Phil Weiss writes here that at a recent roundtable, his co-editor Lizzy Ratner blamed that amorphous blob, the military-industrial complex, for suppressing the Goldstone Report. That annoyed him. I’m with him. One can acknowledge that it doesn’t take much for the US government to suppress a report condemning an ally for human rights violations while also noting that the agent responsible for that suppression is the Israel lobby. One can also note the quietude of the American left on the lobby while noting that groups were organizing against AIPAC on the left for over a decade and that the Marxist MERIP was talking about “domestic considerations” over 30 years ago. One can knock the errors of the American left without resorting to straw-men.
Ratner makes our job harder in that respect. Nonetheless, what one cannot do is try to retail the lobby line to the American left by saying that the “US has lost national sovereignty to Israel and its US supporters,” so that we can return to the Edenic days of destroying Vietnam, Japan, and the Philippines.
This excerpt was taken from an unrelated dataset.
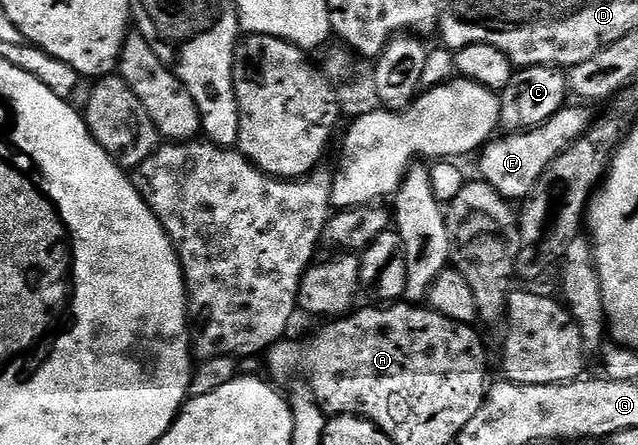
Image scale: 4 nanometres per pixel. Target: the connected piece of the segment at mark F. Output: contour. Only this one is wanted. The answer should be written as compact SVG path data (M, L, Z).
M567 105L557 111L548 122L538 127L531 127L528 131L503 134L501 136L503 139L491 138L478 155L481 180L492 185L506 199L525 200L554 159L569 149L586 132L591 122L592 115L589 115L584 108Z

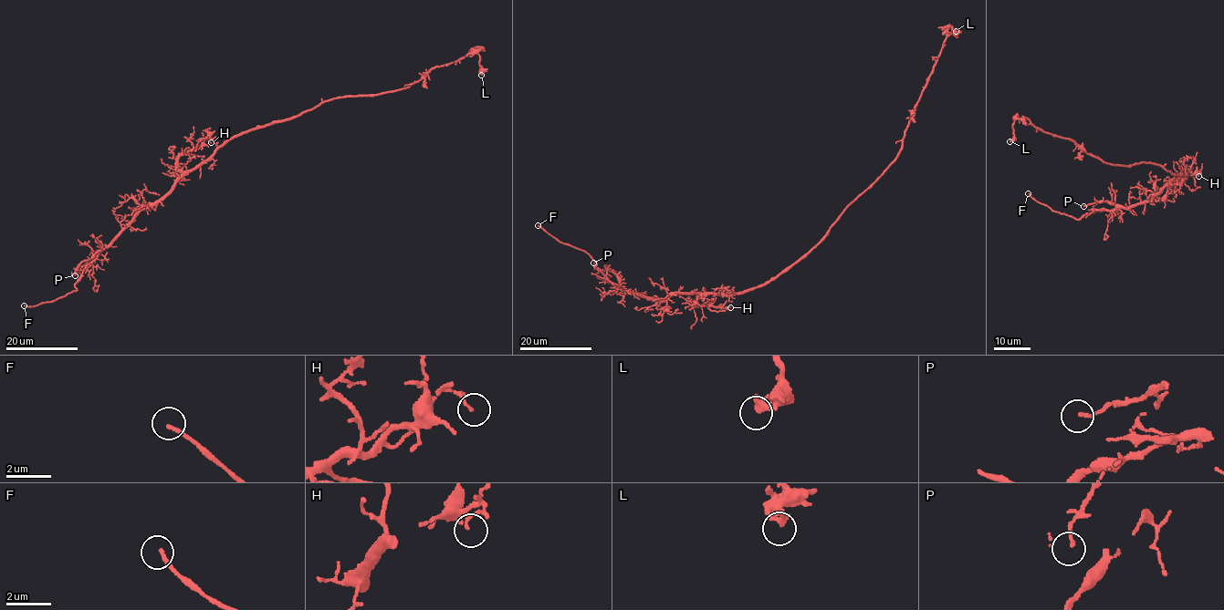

It will never work, for obvious and defensible reasons, and those who want the left to incorporate the lobby thesis should understand that. Finally, though, there is something leftists should learn from the right-wing lobby folk: the preference for agents over abstractions.
As Corey Robin writes in The Nation, “We must, in other words, change the argument from the abstractions of the free market to the very real power of the businessman.” Or, for us, “We must, in other words, change the argument from the abstractions of the military-industrial complex to the very real power of Lockheed Martin and Northrop Grumman and their executives,” Robert J. Stevens and Wesley Bush, over our lives. Which includes, too, moving from the abstraction of a trans-national class fragment — AKA, the lobby — to Haim Saban’s incessant stuffing of the stockings of Hillary Clinton.